「呼ばせてるわけじゃねえ。中学校後半から引きこもって口聞いてなかったからさ、呼び方変える時機逃したんじゃないの」
「僕もにいにって呼ばれたい。そうだカズト、白石にいにって呼ぶよう玲ちゃんに言っといてくれよ、頼む!」
「頼む!じゃねえよマジ殺す。さっきからJKとかJCとかうっせーんだよお前は」カズトが大声を出した。それを聞いて白石がニタリと笑う。
「お前はさっきから殺す殺すうるせえよ。何だよ、高校いじめられて退学したこと忘れたのか?」
「言ったな。……よし、見せてやるよ」
カズトは引き出しからハサミを取り出すと、掌でそれを包んだ。そして再びゆっくりと手を開く。

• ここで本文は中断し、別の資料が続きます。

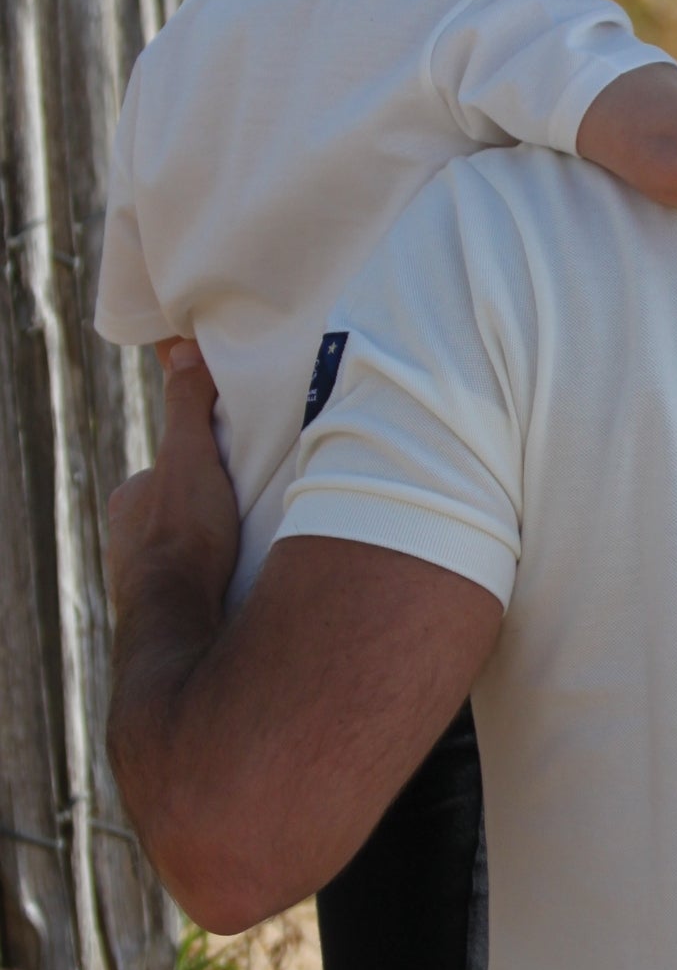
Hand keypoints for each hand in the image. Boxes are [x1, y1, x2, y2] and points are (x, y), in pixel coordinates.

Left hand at [107, 341, 238, 614]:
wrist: (180, 621)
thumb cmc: (180, 535)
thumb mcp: (189, 455)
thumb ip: (187, 405)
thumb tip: (183, 348)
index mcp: (130, 501)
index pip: (173, 467)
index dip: (205, 461)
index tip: (235, 465)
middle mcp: (129, 542)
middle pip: (182, 507)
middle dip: (212, 504)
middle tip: (250, 502)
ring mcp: (147, 579)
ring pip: (191, 546)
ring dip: (219, 541)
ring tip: (254, 539)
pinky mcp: (170, 612)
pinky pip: (201, 580)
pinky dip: (220, 574)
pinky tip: (244, 575)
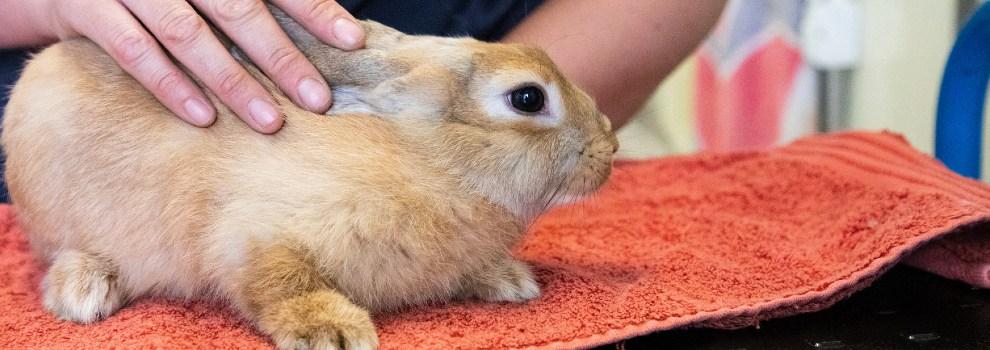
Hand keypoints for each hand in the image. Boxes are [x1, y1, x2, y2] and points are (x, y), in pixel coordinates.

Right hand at [39, 0, 364, 132]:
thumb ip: (254, 2)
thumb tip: (329, 29)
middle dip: (281, 55)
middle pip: (237, 8)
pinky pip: (133, 50)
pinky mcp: (89, 7)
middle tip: (318, 99)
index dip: (314, 9)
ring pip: (188, 34)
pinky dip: (170, 85)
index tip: (352, 40)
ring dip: (232, 80)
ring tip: (271, 122)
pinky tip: (203, 117)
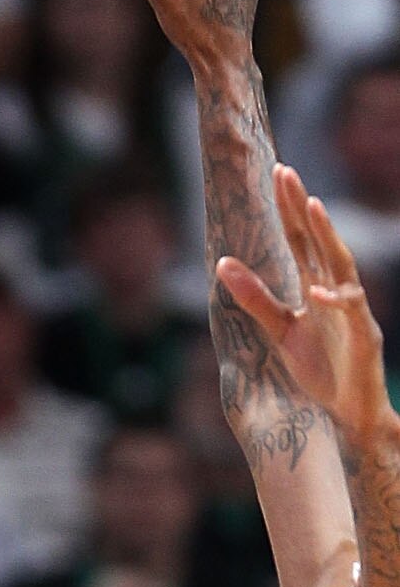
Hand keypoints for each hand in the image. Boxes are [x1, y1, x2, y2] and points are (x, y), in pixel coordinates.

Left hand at [216, 164, 393, 442]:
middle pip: (318, 241)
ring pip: (340, 265)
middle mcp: (335, 290)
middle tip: (286, 173)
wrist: (348, 413)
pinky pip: (350, 312)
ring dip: (326, 235)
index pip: (300, 240)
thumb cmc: (319, 370)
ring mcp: (352, 310)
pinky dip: (334, 302)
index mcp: (315, 287)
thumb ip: (256, 300)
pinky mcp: (363, 334)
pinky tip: (318, 293)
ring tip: (312, 206)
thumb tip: (222, 264)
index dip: (288, 209)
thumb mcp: (281, 332)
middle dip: (302, 207)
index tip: (277, 173)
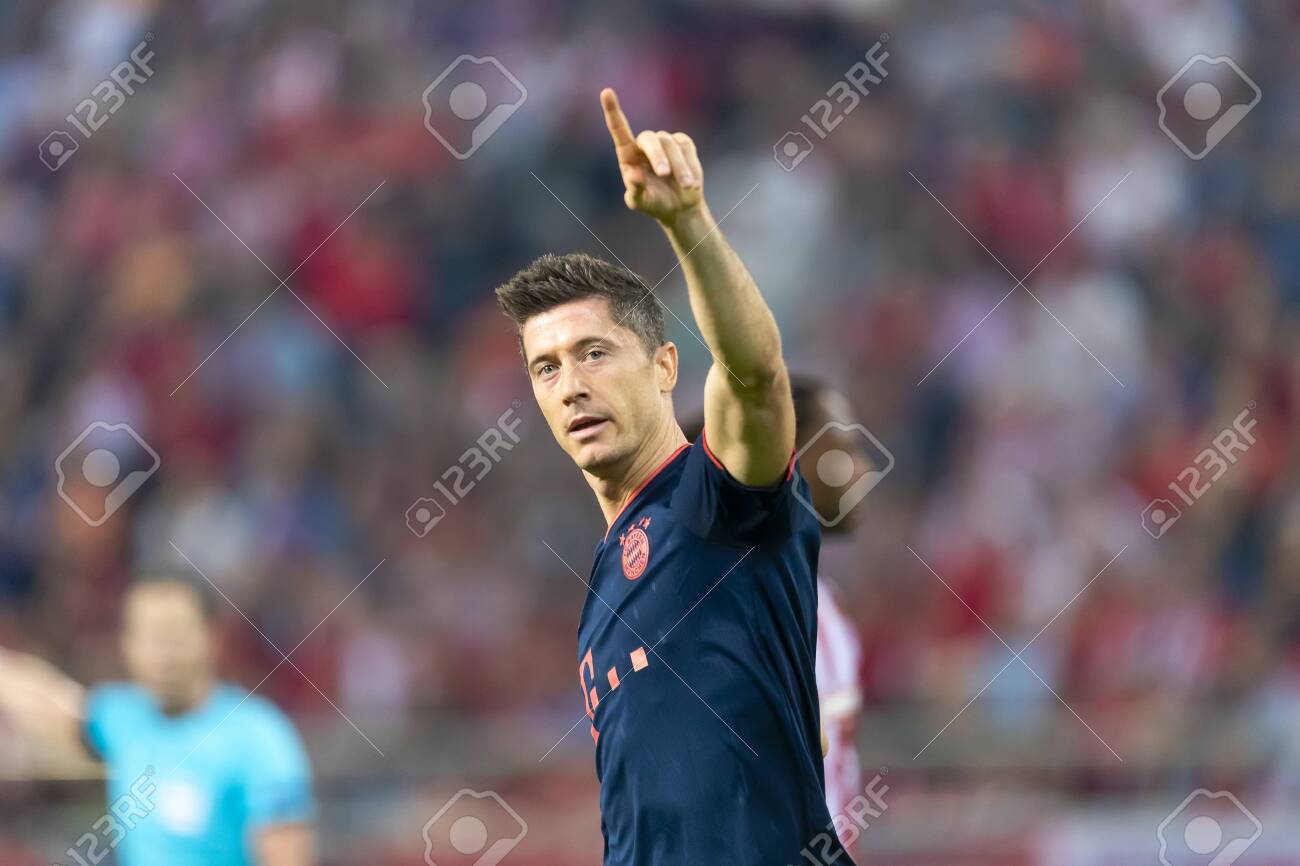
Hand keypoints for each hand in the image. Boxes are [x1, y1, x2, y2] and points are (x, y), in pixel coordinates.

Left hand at [601, 88, 702, 223]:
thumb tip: (632, 175)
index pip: (619, 130)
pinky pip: (686, 148)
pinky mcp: (682, 143)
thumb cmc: (654, 204)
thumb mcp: (640, 202)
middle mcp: (644, 145)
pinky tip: (691, 182)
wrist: (678, 207)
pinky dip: (690, 165)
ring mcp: (664, 142)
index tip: (606, 92)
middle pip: (650, 140)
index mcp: (628, 156)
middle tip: (664, 174)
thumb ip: (635, 190)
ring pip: (671, 146)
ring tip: (687, 186)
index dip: (612, 111)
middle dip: (658, 156)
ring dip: (680, 168)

「すげえ」白石がうなった。カズトの手のひらには金属の塊。ハサミが消しゴム大に圧縮されていたのだ。
「やろうと思えば車でも潰せるぜ」
「カズトさんパネェっす!しかしなんという才能の無駄遣い」
「なんという掌返し。俺も最初はびっくりしたよ。今は力をセーブできるけど」
「見た目だけじゃないってことか。風力発電といいその馬鹿力といい、中身まで全部すべてまるっとゴリッとエブリシング『仮面ライター』になっちまったみたいだな」
そういえば、とカズトは思った。視力と聴力の上昇もその影響かもしれない。
「それにしても」元ハサミの金属塊をもてあそびながら白石が言う。
「風力ってこんなに強いのか?」「わかんね」
白石は相変わらずニタリニタリしている。
数日後、週刊ウェンズデーを買ってきた母に、カズトは声をかけた。
「母さん、今日からメシはいらない」
一瞬、ドアの向こうで母親が体を硬くしたのがわかる。
「あー、自分で買おうかと思って。食費ぐらい自分で出さなきゃアレだしさ」
「でも、お金はどうするの」
いちいち鬱陶しい親だ。メシ代まで心配してきやがる。俺の同級生はもう働いて結婚してる奴もいるんだぞ。カズトは嘘をついた。